Creating an environment in Ygdrasil mostly involves modelling, in Maya, 3dsMax, Lightwave, Blender, etc. In this chapter we'll look at some design issues and ideas for common types of environments, and also at the YG Environment node, which is used to set the background color and create fog.
One of the primary uses - in fact, almost the definition - of virtual reality is the simulation of space. This can involve the simulation of existing physical spaces, simulation of potential spaces, abstract spaces, or the representation of data sets through spatial relationships; the fundamental purpose is to create the illusion of presence in some form of simulated space. When creating virtual spaces, one immediately apparent discovery is that space itself, and our perception of it, is defined by the objects within it. This shouldn't be too surprising; it's a fundamental part of any sort of pictorial representation. But, in the real world, we tend to take the presence of objects for granted, and when creating virtual spaces, often forget that everything must be created from scratch.
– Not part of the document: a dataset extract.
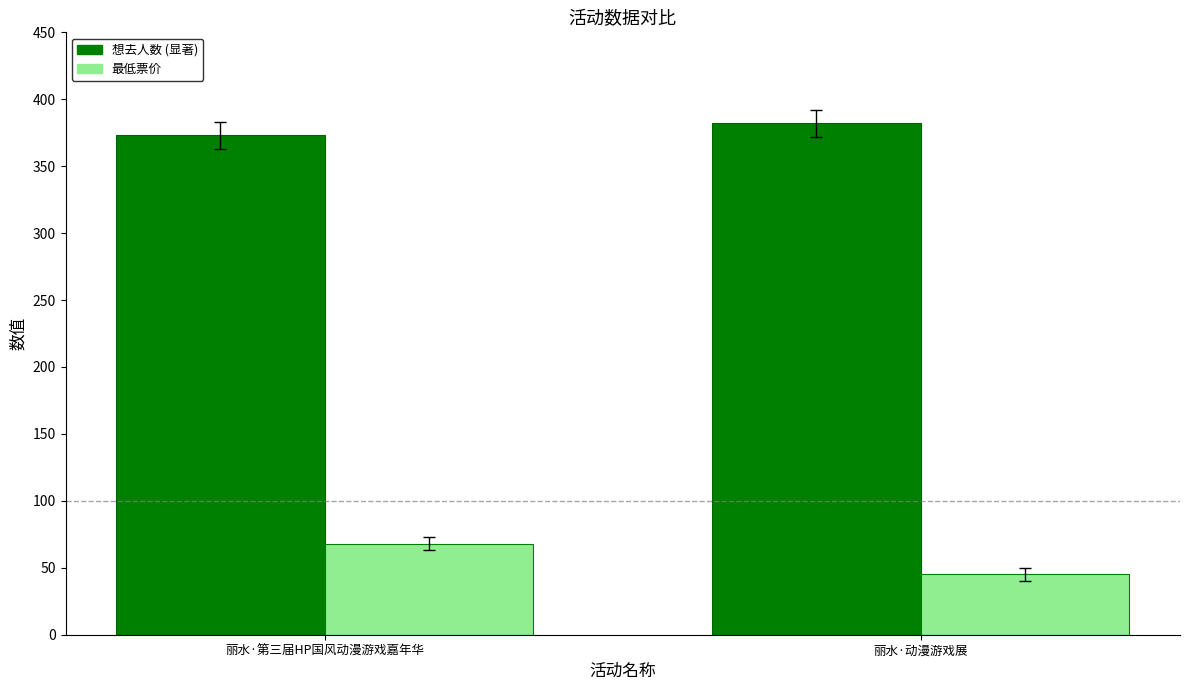

Reading left to right, list all the values displayed in this chart.

想去人数: 丽水·第三届HP国风动漫游戏嘉年华=373	丽水·动漫游戏展=382
最低票价: 丽水·第三届HP国风动漫游戏嘉年华=68	丽水·动漫游戏展=45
To illustrate this point, create a YG scene with nothing in it. It will be a yawning, black, empty void. However, this black empty void, even when viewed in a six-sided CAVE, does not inspire disorientation, awe, existential terror. It just looks like the screen is turned off. Nothingness isn't anything unless there is something to compare it to. Look at the first living room scene examples again; the empty black void is much more impressive when it has a few pieces of furniture in it. Note, however, that if you turn around and walk away from the furniture, the void loses its presence; there is no longer any sense of depth or emptiness, just a flat black screen.
What this should make clear from the beginning is that the illusion is very fragile. Stereoscopic projection, head-tracking, advanced 3D graphics - all of this technology has literally no effect without concentrated effort by the artist.